→ **Information**
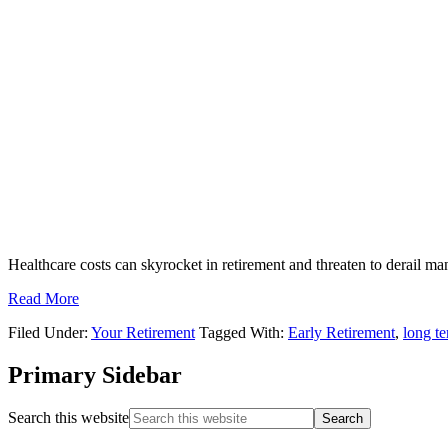
Healthcare costs can skyrocket in retirement and threaten to derail man
Read More
Filed Under:
Your Retirement
Tagged With:
Early Retirement
,
long te
Primary Sidebar
Search this website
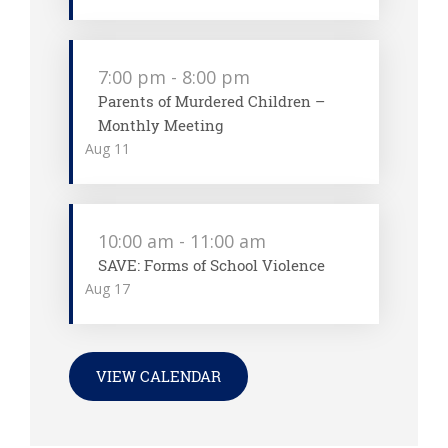
7:00 pm
-
8:00 pm
Parents of Murdered Children –
Monthly Meeting
Aug
11
10:00 am
-
11:00 am
SAVE: Forms of School Violence
Aug
17
VIEW CALENDAR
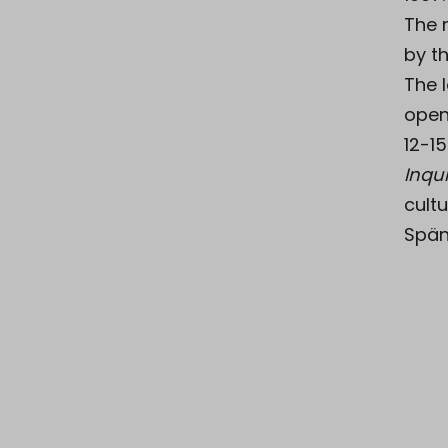
The 
by th
The 
open
12-15
Inqui
cultu
Spän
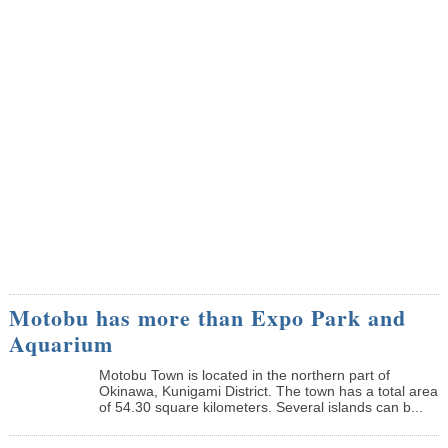
Motobu has more than Expo Park and
Aquarium
Motobu Town is located in the northern part of
Okinawa, Kunigami District. The town has a total area
of 54.30 square kilometers. Several islands can b...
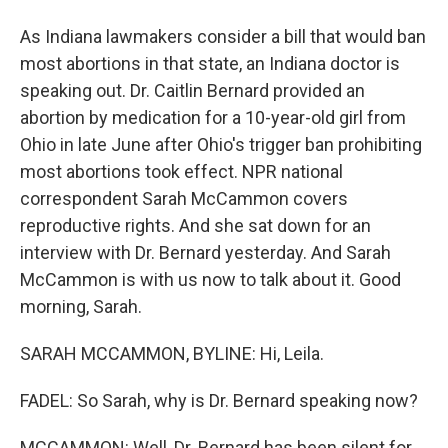
As Indiana lawmakers consider a bill that would ban
most abortions in that state, an Indiana doctor is
speaking out. Dr. Caitlin Bernard provided an
abortion by medication for a 10-year-old girl from
Ohio in late June after Ohio's trigger ban prohibiting
most abortions took effect. NPR national
correspondent Sarah McCammon covers
reproductive rights. And she sat down for an
interview with Dr. Bernard yesterday. And Sarah
McCammon is with us now to talk about it. Good
morning, Sarah.
SARAH MCCAMMON, BYLINE: Hi, Leila.
FADEL: So Sarah, why is Dr. Bernard speaking now?
MCCAMMON: Well, Dr. Bernard has been silent for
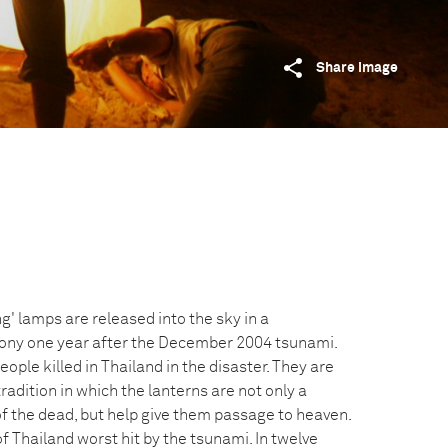
Share image
' lamps are released into the sky in a
y one year after the December 2004 tsunami.
ple killed in Thailand in the disaster. They are
tradition in which the lanterns are not only a
of the dead, but help give them passage to heaven.
 Thailand worst hit by the tsunami. In twelve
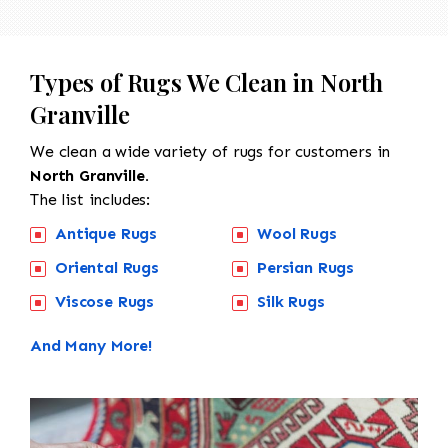
Types of Rugs We Clean in North
Granville
We clean a wide variety of rugs for customers in
North Granville.
The list includes:
Antique Rugs
Wool Rugs
Oriental Rugs
Persian Rugs
Viscose Rugs
Silk Rugs
And Many More!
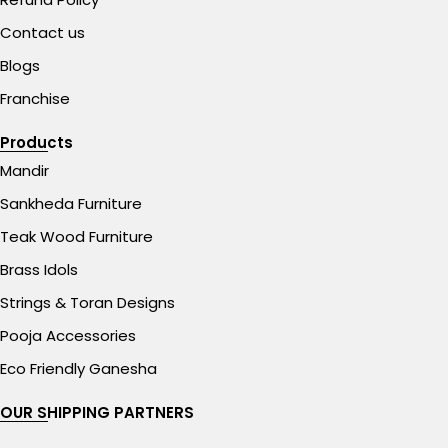
Contact us
Blogs
Franchise
Products
Mandir
Sankheda Furniture
Teak Wood Furniture
Brass Idols
Strings & Toran Designs
Pooja Accessories
Eco Friendly Ganesha
OUR SHIPPING PARTNERS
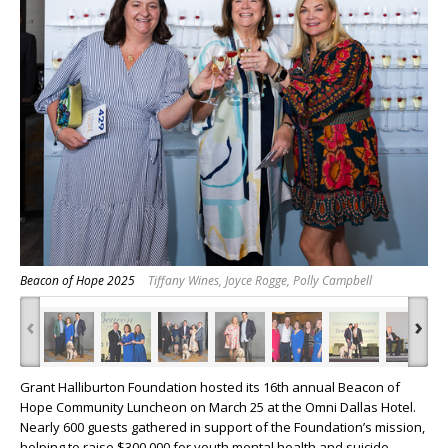
Beacon of Hope 2025
Tiffany Wines, Joyce Rogge, Polly Campbell
‹
›
Grant Halliburton Foundation hosted its 16th annual Beacon of
Hope Community Luncheon on March 25 at the Omni Dallas Hotel.
Nearly 600 guests gathered in support of the Foundation’s mission,
helping to raise $300,000 for youth mental health and suicide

→ **To-do item**
What should come back is an exact copy of the lines above from the line with "Motobu Town is" to the line with "Antique Rugs", both included, minus the pictures.

→ **Result of the exercise**
Motobu Town is located in the northern part of
Okinawa, Kunigami District. The town has a total area
of 54.30 square kilometers. Several islands can b...
As Indiana lawmakers consider a bill that would ban
most abortions in that state, an Indiana doctor is
speaking out. Dr. Caitlin Bernard provided an
abortion by medication for a 10-year-old girl from
Ohio in late June after Ohio's trigger ban prohibiting
most abortions took effect. NPR national
correspondent Sarah McCammon covers
reproductive rights. And she sat down for an
interview with Dr. Bernard yesterday. And Sarah
McCammon is with us now to talk about it. Good
morning, Sarah.
SARAH MCCAMMON, BYLINE: Hi, Leila.
FADEL: So Sarah, why is Dr. Bernard speaking now?
MCCAMMON: Well, Dr. Bernard has been silent for
Share image
' lamps are released into the sky in a
y one year after the December 2004 tsunami.
ple killed in Thailand in the disaster. They are
tradition in which the lanterns are not only a
of the dead, but help give them passage to heaven.
 Thailand worst hit by the tsunami. In twelve
Types of Rugs We Clean in North
Granville
We clean a wide variety of rugs for customers in
North Granville.
The list includes:
Antique Rugs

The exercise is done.